Bekanntlich ist der Fußball jedoch ein knallharter Ergebnissport und deshalb ist die kollektive Freude rund um das Geißbockheim auch absolut verständlich, denn mit diesem eminent wichtigen Dreier beträgt der Rückstand auf den 1. FC Kaiserslautern nun nur noch drei Punkte. Dennoch muss die Effektivität im Abschluss merklich gesteigert werden, möchte man auch bis zum Saisonende noch tatsächlich realistische Möglichkeiten im Aufstiegskampf besitzen. Der fünfte Tabellenplatz sieht auf den ersten Blick sehr erfolgsversprechend aus. Allerdings gibt es eine Vielzahl von anderen Teams, die schon mit einem Sieg am nächsten Spieltag das Team von Trainer Holger Stanislawski überholen können. Bei der Torausbeute sind sogar elf Teams besser als der Bundesliga-Absteiger, der 13 Torschüsse für einen Treffer benötigt. Damit ist einzig der FC St. Pauli in dieser Statistik noch schlechter. Die Hamburger haben stolze 17 mal für einen Torerfolg benötigt, was beim jüngsten Spiel gegen Köln auch explizit deutlich geworden ist.

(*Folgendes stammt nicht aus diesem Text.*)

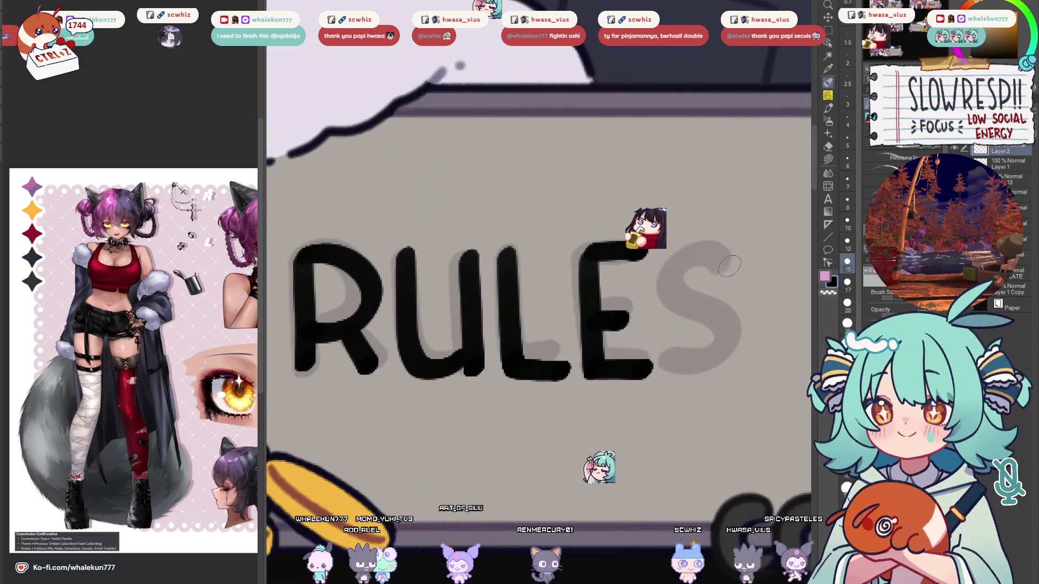
mouse_move(733, 260)
mouse_down()
mouse_move(687, 257)
mouse_move(720, 320)
mouse_up()
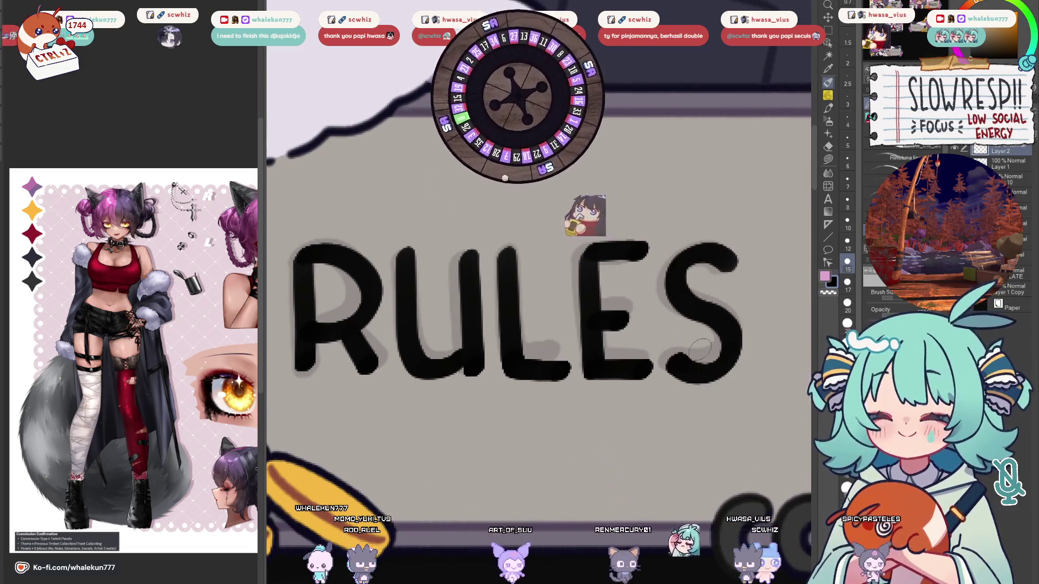
scroll(700, 350, down, 5)
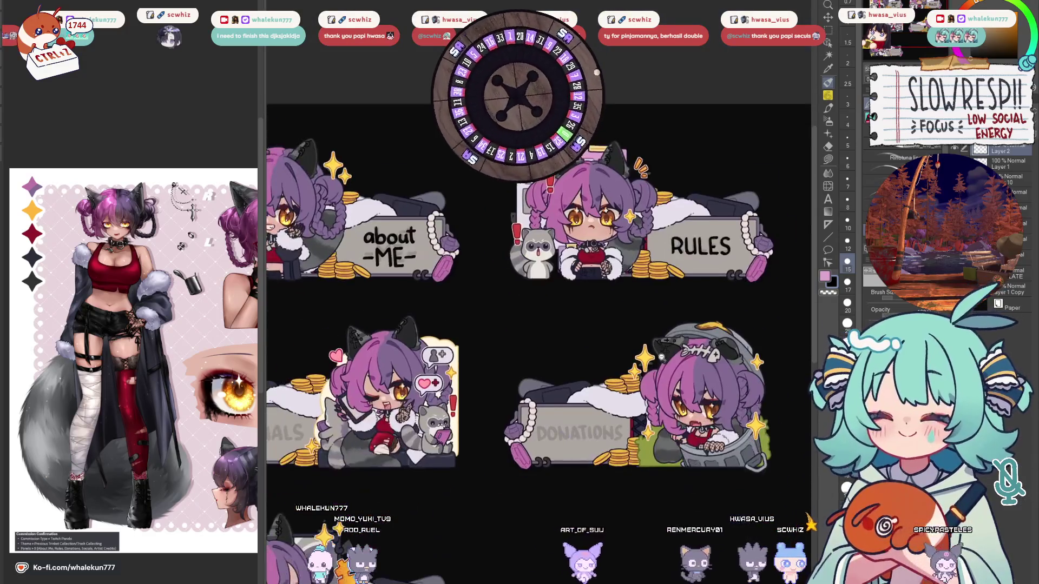
Set the brush size to 15 with the ULES letters in view.
scroll(662, 357, up, 3)
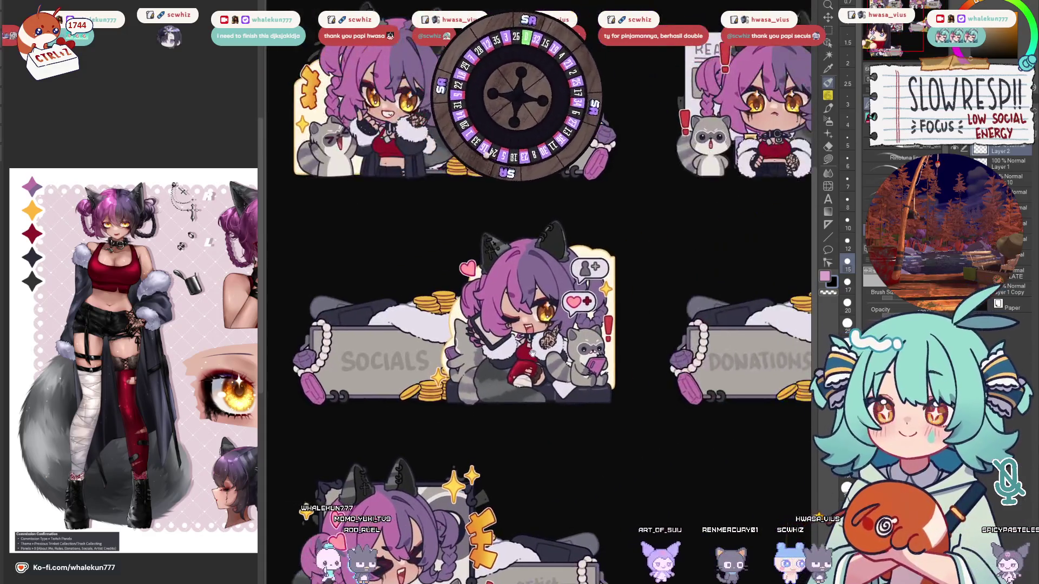
scroll(538, 292, up, 3)
scroll(538, 292, right, 5)
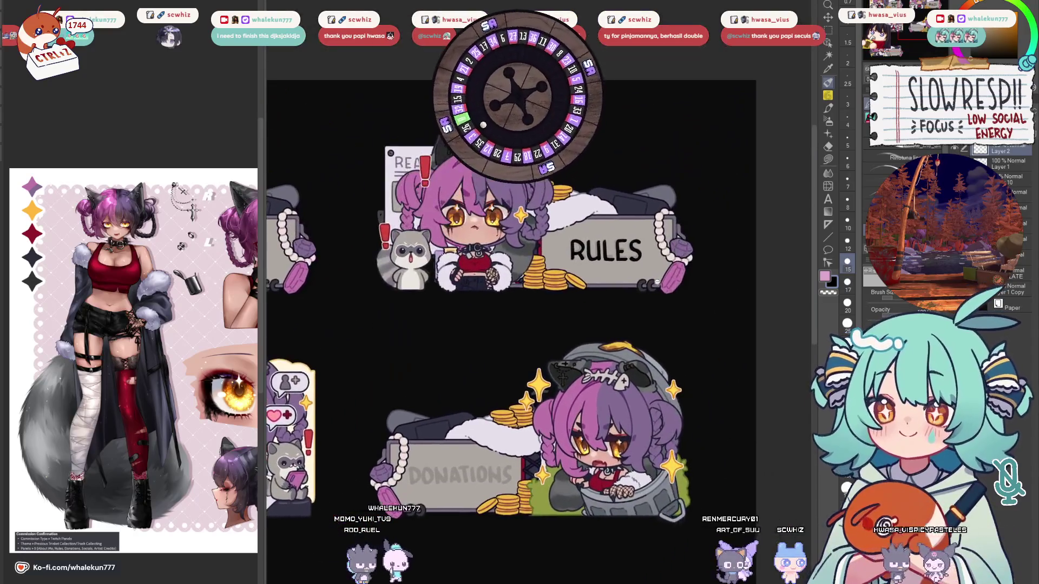
scroll(657, 282, up, 5)
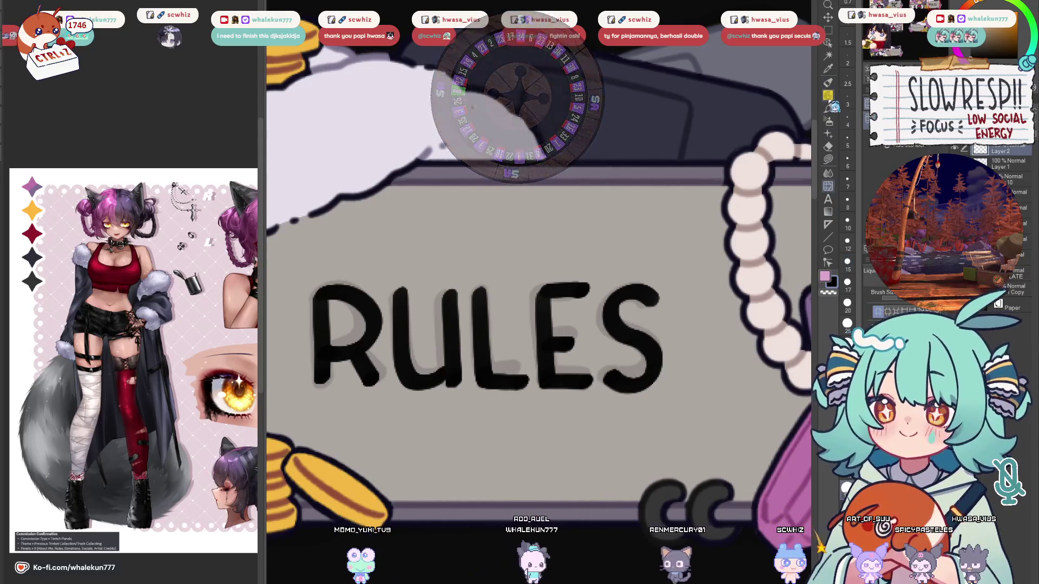
click(847, 261)
scroll(631, 308, up, 2)
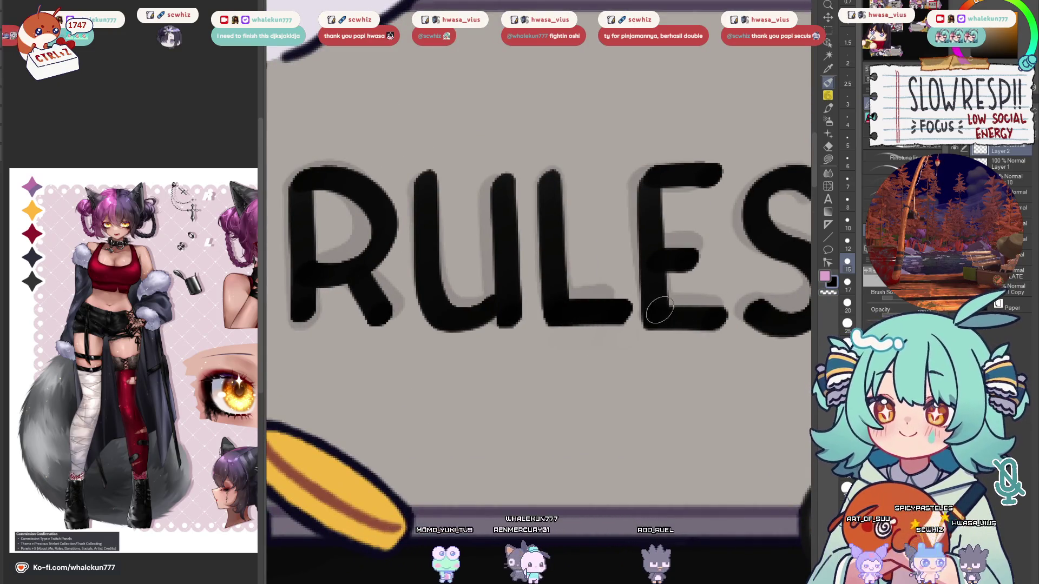
mouse_move(633, 335)
mouse_down()
mouse_move(509, 368)
mouse_move(476, 394)
mouse_up()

FC-Torwart Timo Horn beklagt sich gegenüber der „Bild“: „Wir haben unfassbare Chancen weggeworfen.“ Auch sein Vorgänger und jetzige Vize-Präsident Toni Schumacher hat dieses Problem bereits erkennen können: „Unglaublich“, und er fügt vielsagend hinzu: „Wenn wir oben angreifen wollen, müssen wir die Dinger machen.“ Besonders im Fokus der Kritik stehen Kicker wie Maierhofer, Strobl oder auch Lehmann, wo selbst Paulis-Trainer Michael Frontzeck nicht allzu viel zu einfällt: „Fahrlässig.“ Und Stanislawski legt den Finger in die Wunde: „Wir haben die meisten Torschüsse der Liga und belohnen uns einfach nicht.“ Mit einem Torverhältnis von plus drei im Vergleich zu plus zwölf von Kaiserslautern kann gewiss zu den sechs aufzuholenden Zählern noch ein weiterer hinzugerechnet werden.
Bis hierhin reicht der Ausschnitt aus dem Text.